Tak właściwie to czyż nie nie ma w tym pewnych oznak aktu przemocy, w tym braniu czyjegoś cierpienia i przekształcaniu go na wartość. Podziwiając kogoś za doświadczone przez niego cierpienie, równocześnie wykluczamy możliwość odczuwania wobec niego współczucia. Do czego potrzebne jest współczucie Słusznym Męczennikom za Sprawę? W takim ujęciu ryzykuje ono wręcz stania się obelgą, spod szyldu ,,jak śmiesz im współczuć, powinnaś ich podziwiać!” Bohaterskiemu Męczennikowi współczucie wręcz ubliża, przykuwa na powrót do powszechności, cielesności, i wszystkich tych ‘przyziemnych’ spraw, które ten przecież pozostawił, przezwyciężył, &c.
Być może te kulty męczenników przemycił do polskiej tradycji katolicyzm, a być może wzięły się z innego źródła, czy źródeł, pewne jest natomiast, że ważność katolicyzmu na ziemiach polskich ten kult znacznie wspomogła, ocalała od zapomnienia i wynosiła na przysłowiową ulicę w newralgicznych momentach.
Trzecia
Jeżeli gdzieś istnieją ci mityczni wyborcy na kartkę z nazwiskami spoglądający z szczytu piramidy potrzeb Maslowa, to musi być to tu. Tak myślę, rano, jeszcze nim miasto się na dobre obudzi, spacerując średniowiecznymi uliczkami Utrechtu.

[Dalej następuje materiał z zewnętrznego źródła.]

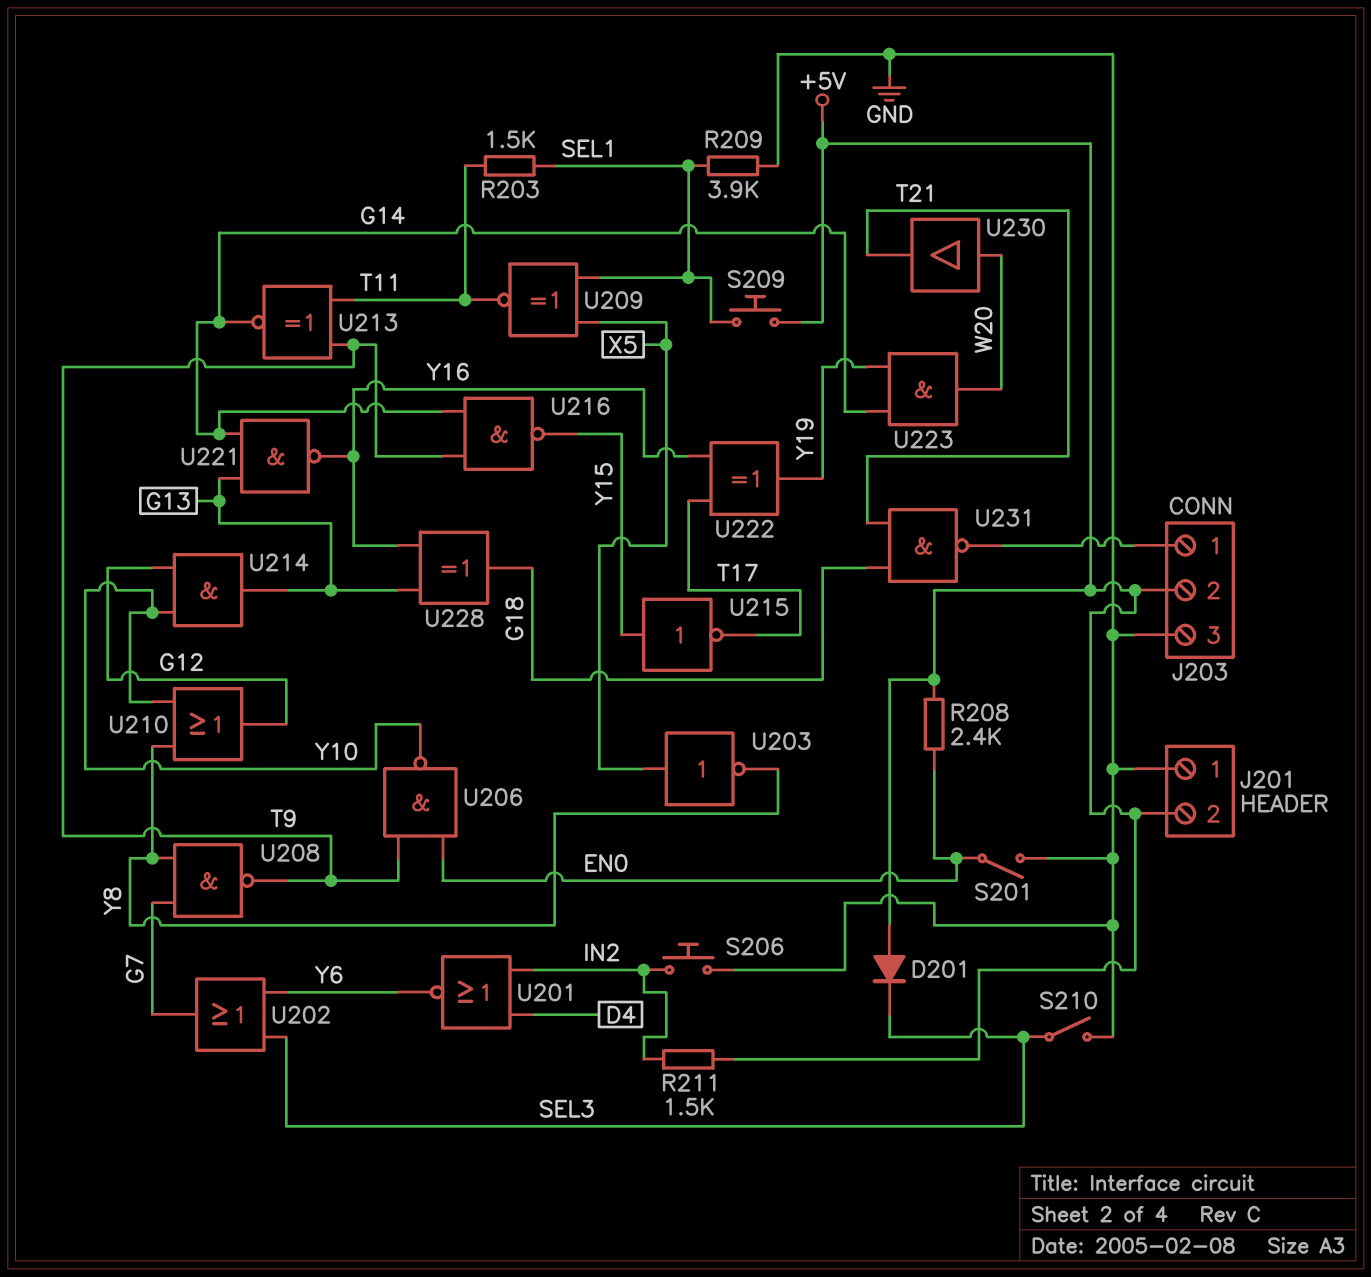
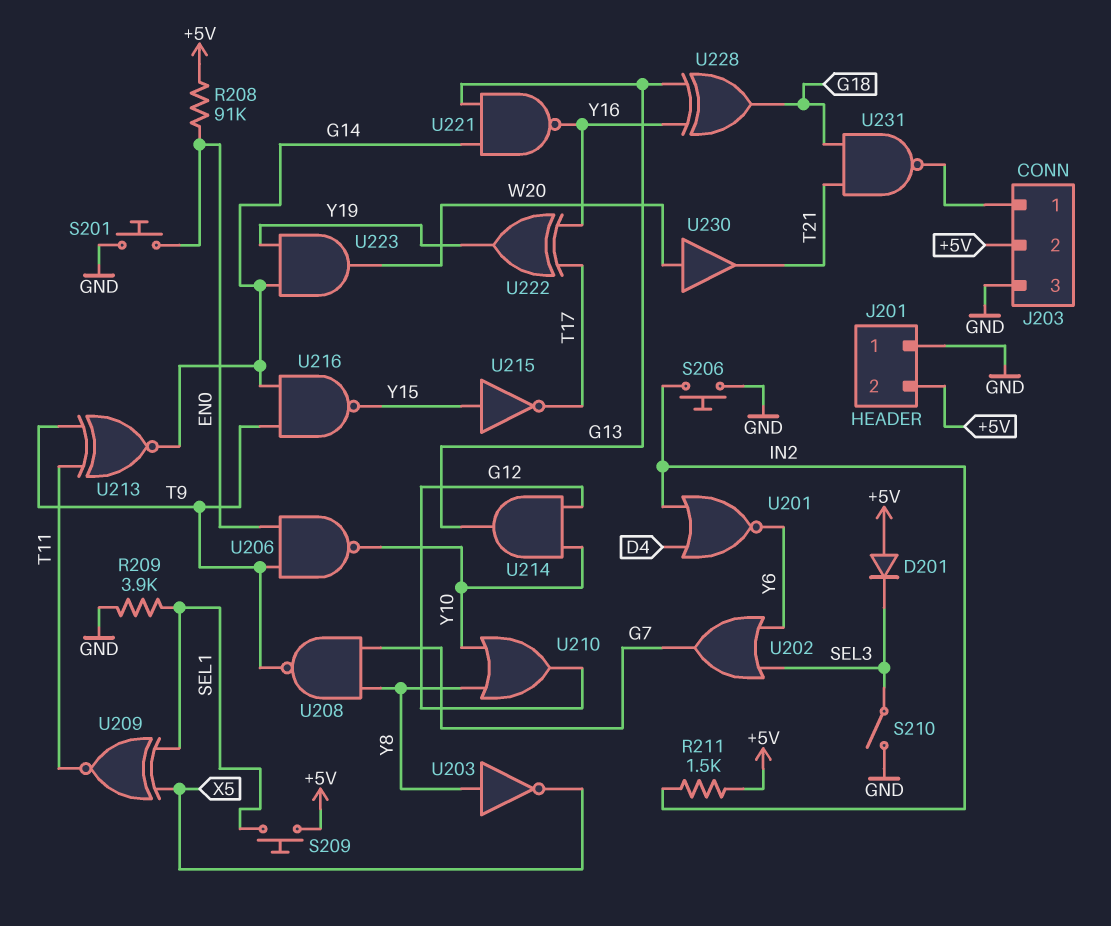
R203: 1.5k (SEL1, T11) -> none
R208: 2.4k (+5V, EN0) -> 91k (+5V, EN0)
S201: switch (EN0, GND) -> button (EN0, GND)
U203: NOT (in X5, out Y8) -> NOT (in Y8, out X5)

W takim mieście łatwo zapomnieć, się ukryć, schować. Czyste, uporządkowane, ludzie uśmiechnięci, uprzejmi. Grząski grunt.
Im dłużej nad tym myślę, tym bardziej w głowie oddalam od siebie koncepty krycia i zapominania. Tzn., wciąż irytuje mnie, że Polska nie pozwala zapomnieć, ale doceniam równocześnie, że nie pozwala się ukrywać. Lecz może to pewnego rodzaju syndrom sztokholmski, ta estyma, w jakiej trzymam brak możliwości odpoczynku, spoczynku. Że, w wymiarze konceptualnym, poletko z żyzną ziemią acz trudnymi warunkami uważam za ostatecznie “lepsze” w tym, że bardziej rozwijające, niż bezpieczny kokon uwieszony nad ziemią. Jest to pewna flirtacja z pozytywizmem, lecz co do metodologii, wbrew celom ostatecznym.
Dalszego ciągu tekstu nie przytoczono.